The final Report of the Financial Stability Board’s Task Force on Climate-related Financial Disclosures has been published in June 2017. Our regular columnist Robert Bruce reports on its recommendations and how it is likely to move this issue into the mainstream.

The focus on climate-related concerns has changed. It has moved away from simple worries about global resources to a much more tangible concern about risks and opportunities. The final report from the Financial Stability Board’s Task Force on Climate-related Financial Disclosure is expected to change attitudes to the quality of and responsibility for climate-related corporate reporting fundamentally. The old idea that such issues can be downplayed as simply high-minded concerns rather than being seen as the arena for serious risk assessment and resulting action will then, in turn, change. The report focuses on the information that investors need.

It starts from the position that climate-change risks are one of ‘the most significant, and perhaps most misunderstood, risks that organisations face today’. Its recommendations and disclosures aim to ensure that investors, lenders and insurance underwriters are provided with a full understanding of those risks. And while the disclosure recommendations may be voluntary the clear expectation is that momentum and the market will demand their implementation.

The task force makes it clear that its recommendations ’aim to be ambitious, but also practical for near-term adoption’. The report says that organisations already reporting climate-related information should be able to implement the recommendations ‘immediately’ and are ‘strongly encouraged to do so’. Others can begin ‘by disclosing climate-related issues as they relate to governance, strategy, and risk management practices’. The report says the task force ‘recognises that this may be challenging but believes that by moving climate-related issues into mainstream annual financial filings, practices and techniques will evolve more rapidly’.

There are four fundamental areas of disclosure. First an organisation’s governance around climate-related risks and opportunities, then the actual and potential impacts of climate-related risks and opportunities on the organisation’s businesses, strategy and financial planning. Thirdly the processes used by the organisation to identify, assess, and manage climate-related risks; and finally the metrics and targets used to assess and manage relevant climate-related risks and opportunities.

The report highlights that the task force ‘expects the governance processes for these disclosures would be similar to those used for existing public financial disclosures and would likely involve review by the chief financial officer and audit committee, as appropriate’. In other words the disclosures are clearly tied to the more general responsibility to present a clear, balanced and understandable discussion by publicly-listed organisations.

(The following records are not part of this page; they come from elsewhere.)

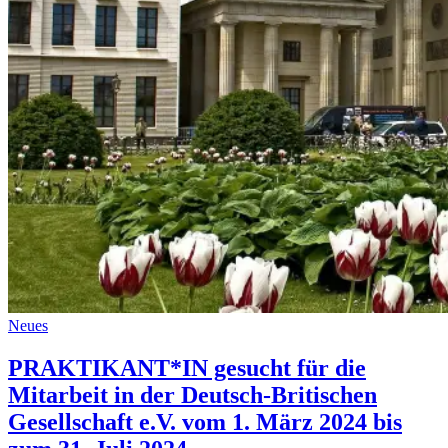
Neues
PRAKTIKANT*IN gesucht für die
Mitarbeit in der Deutsch-Britischen
Gesellschaft e.V. vom 1. März 2024 bis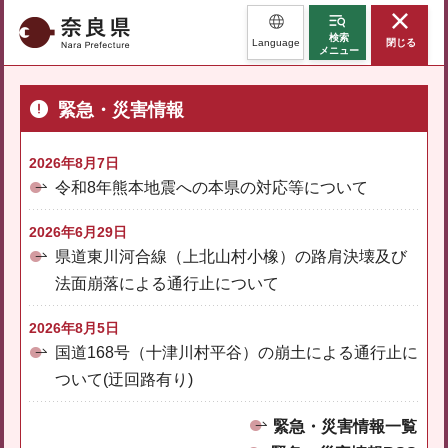
奈良県
検索
Language
閉じる
メニュー
緊急・災害情報
2026年8月7日
令和8年熊本地震への本県の対応等について
2026年6月29日
県道東川河合線（上北山村小橡）の路肩決壊及び
法面崩落による通行止について
2026年8月5日
国道168号（十津川村平谷）の崩土による通行止に
ついて(迂回路有り)
緊急・災害情報一覧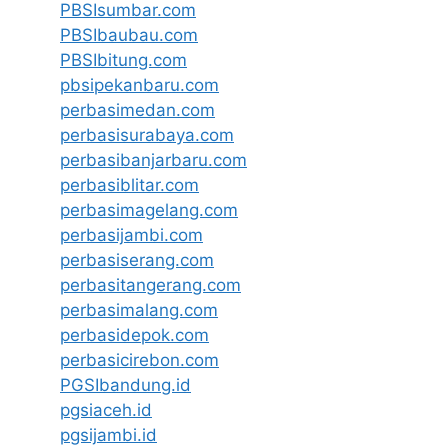
PBSIsumbar.com
PBSIbaubau.com
PBSIbitung.com
pbsipekanbaru.com
perbasimedan.com
perbasisurabaya.com
perbasibanjarbaru.com
perbasiblitar.com
perbasimagelang.com
perbasijambi.com
perbasiserang.com
perbasitangerang.com
perbasimalang.com
perbasidepok.com
perbasicirebon.com
PGSIbandung.id
pgsiaceh.id
pgsijambi.id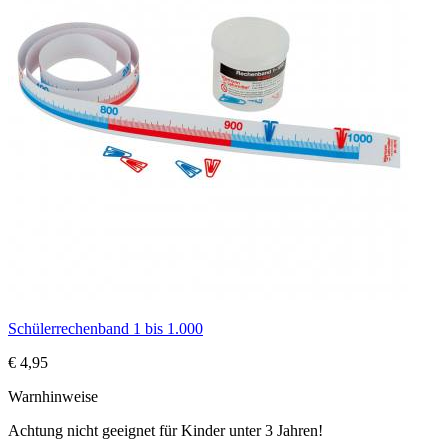
Schülerrechenband 1 bis 1.000
€ 4,95
Warnhinweise
Achtung nicht geeignet für Kinder unter 3 Jahren!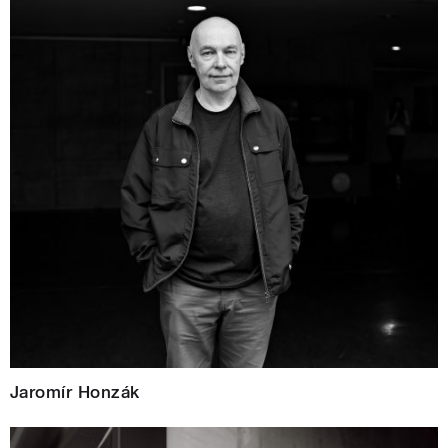
Jaromír Honzák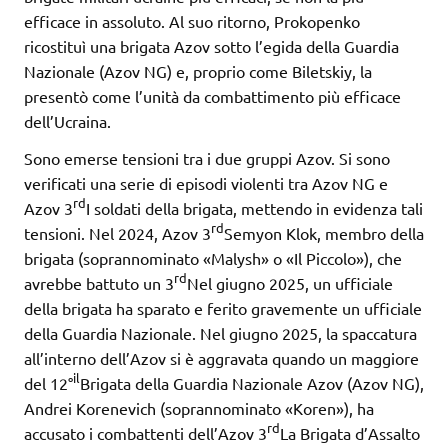
efficace in assoluto. Al suo ritorno, Prokopenko
ricostituì una brigata Azov sotto l’egida della Guardia
Nazionale (Azov NG) e, proprio come Biletskiy, la
presentò come l’unità da combattimento più efficace
dell’Ucraina.
Sono emerse tensioni tra i due gruppi Azov. Si sono
verificati una serie di episodi violenti tra Azov NG e
rd
Azov 3
I soldati della brigata, mettendo in evidenza tali
rd
tensioni. Nel 2024, Azov 3
Semyon Klok, membro della
brigata (soprannominato «Malysh» o «Il Piccolo»), che
rd
avrebbe battuto un 3
Nel giugno 2025, un ufficiale
della brigata ha sparato e ferito gravemente un ufficiale
della Guardia Nazionale. Nel giugno 2025, la spaccatura
all’interno dell’Azov si è aggravata quando un maggiore
il
del 12°
Brigata della Guardia Nazionale Azov (Azov NG),
Andrei Korenevich (soprannominato «Koren»), ha
rd
accusato i combattenti dell’Azov 3
La Brigata d’Assalto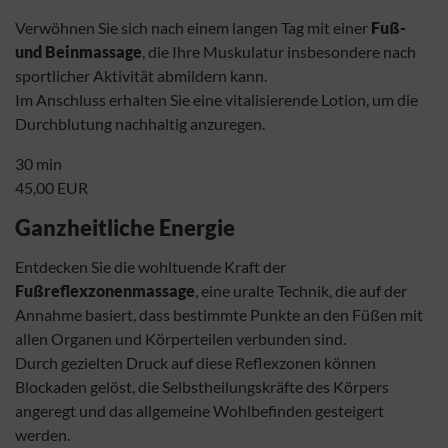
Verwöhnen Sie sich nach einem langen Tag mit einer
Fuß-
und Beinmassage
, die Ihre Muskulatur insbesondere nach
sportlicher Aktivität abmildern kann.
Im Anschluss erhalten Sie eine vitalisierende Lotion, um die
Durchblutung nachhaltig anzuregen.
30 min
45,00 EUR
Ganzheitliche Energie
Entdecken Sie die wohltuende Kraft der
Fußreflexzonenmassage
, eine uralte Technik, die auf der
Annahme basiert, dass bestimmte Punkte an den Füßen mit
allen Organen und Körperteilen verbunden sind.
Durch gezielten Druck auf diese Reflexzonen können
Blockaden gelöst, die Selbstheilungskräfte des Körpers
angeregt und das allgemeine Wohlbefinden gesteigert
werden.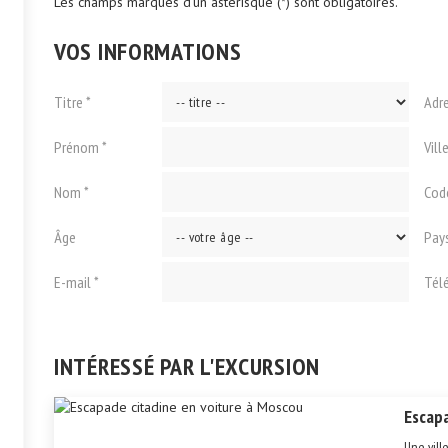
Les champs marqués d'un astérisque (*) sont obligatoires.
VOS INFORMATIONS
Titre *
Adr
Prénom *
Vill
Nom *
Cod
Âge
Pay
E-mail *
Tél
INTÉRESSÉ PAR L'EXCURSION
Escapa
Une vill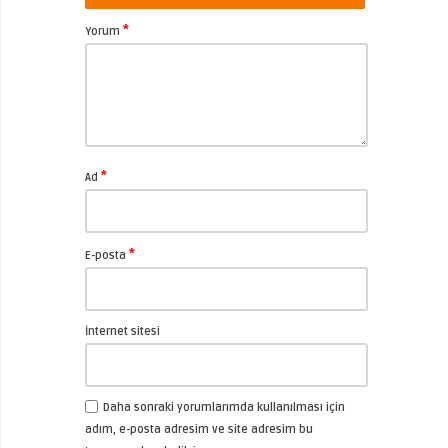
*
Yorum
*
Ad
*
E-posta
İnternet sitesi
Daha sonraki yorumlarımda kullanılması için
adım, e-posta adresim ve site adresim bu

The disclosure of climate-related risks and opportunities is firmly placed in mainstream financial reporting.

Support has been swift from the asset owners and asset managers’ community. And it is clear they intend driving a swift and widespread adoption of the framework. For example, Stuart Gulliver, CEO at HSBC, said that: ‘These recommendations are very welcome. The impact of climate change and the transition to a lower-carbon economy deserve board-level scrutiny and governance. Independent research commissioned by HSBC shows that less than a quarter of companies currently disclose their environmental impact. This makes it very difficult for analysts and investors to assess and compare how sustainable these companies are. These recommendations are a practical and pragmatic response to the need for consistent and comparable climate-related financial disclosure’.

More than a hundred firms around the world with a total market cap of some $3.3 trillion have agreed to actively support implementation and encourage others to do so. The task force will remain in place until at least September 2018 to promote and monitor adoption and to evaluate ‘the extent to which the recommended disclosures are meeting the interests of users’. With the backing it has, the move mainstream of climate-related financial disclosure is well under way.